Since it is part of the Magick of every one to cause both Nature and man to conform to the Will, man may lawfully be influenced by the performance of miracles. But true miracles should not be used for this purpose; for it is to profane the nature of the miracle, and to cast pearls before swine; further, man is so built that he will credit false miracles, and regard true miracles as false. {emphasis mine} It is also useful at times for the magician to prove to them that he is an imposter; therefore, he can easily expose his false miracles, whereas this must not be done where they are true; for to deny true miracles is to injure the power to perform them.

I usually consider this an overly cynical point of view, in that I have my doubts that people are automatically willing to accept false miracles over true ones. Still, it cannot be denied even in this day and age that it's the fakers who have the best marketing departments, sell the most books, and recruit the most followers. As a result, they make a lot more money.

Stanley Milgram did a very famous experiment on obedience to authority. He found that in the context of an experiment in which the authority was a scientist, most people would continue taking direction even if they believed that what they were doing was hurting someone else. Clearly, something similar happens with cult leaders. Can you imagine yourself believing this, as reported by a former follower?

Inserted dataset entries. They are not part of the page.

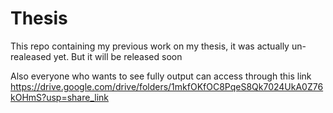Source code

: # Thesis
This repo containing my previous work on my thesis, it was actually un-realeased yet. But it will be released soon

Also everyone who wants to see fully output can access through this link https://drive.google.com/drive/folders/1mkfOKfOC8PqeS8Qk7024UkA0Z76kOHmS?usp=share_link
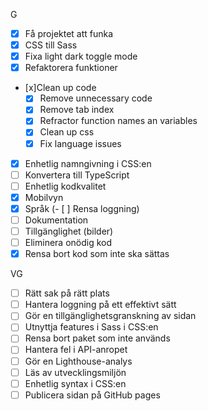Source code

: G
- [x] Få projektet att funka
- [x] CSS till Sass
- [x] Fixa light dark toggle mode 
- [x] Refaktorera funktioner

- [x]Clean up code
    - [x] Remove unnecessary code
    - [x] Remove tab index
    - [x] Refractor function names an variables
    - [x] Clean up css
    - [x] Fix language issues

- [x] Enhetlig namngivning i CSS:en
- [ ] Konvertera till TypeScript
- [ ] Enhetlig kodkvalitet
- [x] Mobilvyn
- [x] Språk
(- [ ] Rensa loggning)
- [ ] Dokumentation
- [ ] Tillgänglighet (bilder)
- [ ] Eliminera onödig kod
- [x] Rensa bort kod som inte ska sättas
  
VG
- [ ] Rätt sak på rätt plats
- [ ] Hantera loggning på ett effektivt sätt
- [ ] Gör en tillgänglighetsgranskning av sidan
- [ ] Utnyttja features i Sass i CSS:en
- [ ] Rensa bort paket som inte används
- [ ] Hantera fel i API-anropet
- [ ] Gör en Lighthouse-analys
- [ ] Läs av utvecklingsmiljön
- [ ] Enhetlig syntax i CSS:en
- [ ] Publicera sidan på GitHub pages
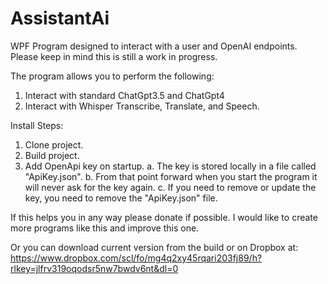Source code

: # AssistantAi
WPF Program designed to interact with a user and OpenAI endpoints.  Please keep in mind this is still a work in progress.

The program allows you to perform the following:
1. Interact with standard ChatGpt3.5 and ChatGpt4
2. Interact with Whisper Transcribe, Translate, and Speech.

Install Steps:
1. Clone project.
2. Build project.
3. Add OpenApi key on startup.
  a. The key is stored locally in a file called "ApiKey.json".
  b. From that point forward when you start the program it will never ask for the key again.
  c. If you need to remove or update the key, you need to remove the "ApiKey.json" file.

If this helps you in any way please donate if possible.  I would like to create more programs like this and improve this one.

Or you can download current version from the build or on Dropbox at: https://www.dropbox.com/scl/fo/mg4q2xy45rqari203fj89/h?rlkey=jlfrv319oqodsr5nw7bwdv6nt&dl=0
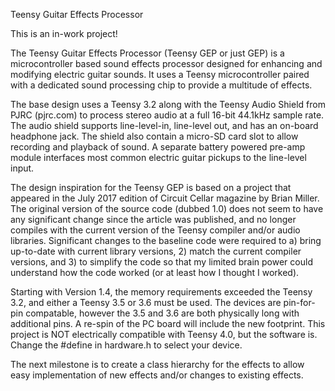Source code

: Teensy Guitar Effects Processor

This is an in-work project!

The Teensy Guitar Effects Processor (Teensy GEP or just GEP) is a microcontroller based sound effects processor designed for enhancing and modifying electric guitar sounds. It uses a Teensy microcontroller paired with a dedicated sound processing chip to provide a multitude of effects. 

The base design uses a Teensy 3.2 along with the Teensy Audio Shield from PJRC (pjrc.com) to process stereo audio at a full 16-bit 44.1kHz sample rate. The audio shield supports line-level-in, line-level out, and has an on-board headphone jack. The shield also contain a micro-SD card slot to allow recording and playback of sound. A separate battery powered pre-amp module interfaces most common electric guitar pickups to the line-level input. 

The design inspiration for the Teensy GEP is based on a project that appeared in the July 2017 edition of Circuit Cellar magazine by Brian Miller.  The original version of the source code (dubbed 1.0) does not seem to have any significant change since the article was published, and no longer compiles with the current version of the Teensy compiler and/or audio libraries. Significant changes to the baseline code were required to a) bring up-to-date with current library versions, 2) match the current compiler versions, and 3) to simplify the code so that my limited brain power could understand how the code worked (or at least how I thought I worked). 

Starting with Version 1.4, the memory requirements exceeded the Teensy 3.2, and either a Teensy 3.5 or 3.6 must be used. The devices are pin-for-pin compatable, however the 3.5 and 3.6 are both physically long with additional pins. A re-spin of the PC board will include the new footprint. This project is NOT electrically compatible with Teensy 4.0, but the software is. Change the #define in hardware.h to select your device.

The next milestone is to create a class hierarchy for the effects to allow easy implementation of new effects and/or changes to existing effects.
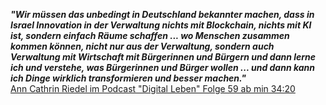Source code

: ***"Wir müssen das unbedingt in Deutschland bekannter machen, dass in Israel Innovation in der Verwaltung nichts mit Blockchain, nichts mit KI ist, sondern einfach Räume schaffen ... wo Menschen zusammen kommen können, nicht nur aus der Verwaltung, sondern auch Verwaltung mit Wirtschaft mit Bürgerinnen und Bürgern und dann lerne ich und verstehe, was Bürgerinnen und Bürger wollen ... und dann kann ich Dinge wirklich transformieren und besser machen."***  
[Ann Cathrin Riedel im Podcast "Digital Leben" Folge 59 ab min 34:20](https://www.mdr.de/mdr-sachsen-anhalt/podcast/digital/audio-digital-leben-digitalrat-ann-cathrin-riedel-juergen-stember-102.html)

She recounts how she soon found herself in bed with Castaneda. He told her he hadn't had sex for 20 years. When Wallace later worried she might have gotten pregnant (they'd used no birth control), Castaneda leapt from the bed, shouting, "Me make you pregnant? Impossible! The nagual's sperm isn't human ... Don't let any of the nagual's sperm out, nena. It will burn away your humanness." He didn't mention the vasectomy he'd had years before.

Needless to say, the article adds that Castaneda was actually having sex with a number of his female followers throughout this period, and as far as I know the special properties of "nagual sperm" are not recounted in any of his works.

I've commented before that I think the problem with some of us genuine occultists is that we think the truth will automatically win out over outright nonsense, whereas those who peddle nonsense understand that since their ideas have no value, the only way to sell them is to weave enough of a tapestry of lies that most people will find them convincing. If we want the truth to be able to compete in the marketplace of ideas, we have to promote it as though it were a bunch of hooey - and then maybe folks will buy it and unwittingly enlighten themselves.

One thing is certain - if magick is defined as the science and art of causing change in conformity with will, Castaneda was certainly a success. He got what he wanted throughout his life - money, sex, adoration, book sales... and the list goes on. His success brings to mind Chapter 27 of Aleister Crowley's Book of Lies:


A Sorcerer by the power of his magick had subdued
all things to himself.
Would he travel? He could fly through space more
swiftly than the stars.
Would he eat, drink, and take his pleasure? there
was none that did not instantly obey his bidding.
In the whole system of ten million times ten million
spheres upon the two and twenty million planes he
had his desire.
And with all this he was but himself.

I'm not one to buy into the idea that there is anything wrong with using magick for mundane ends, but there also needs to be some focus on spiritual development as well or bad things tend to happen. Castaneda's followers sound like a classic destructive cult, and the article comments that some insiders believe that his closest followers killed themselves shortly after his death. If this is true, a little real enlightenment interspersed with the teachings might have gone a long way and saved some lives.

Maybe in the end what's really dangerous is someone who starts out as a fraud but eventually starts to buy their own bullshit.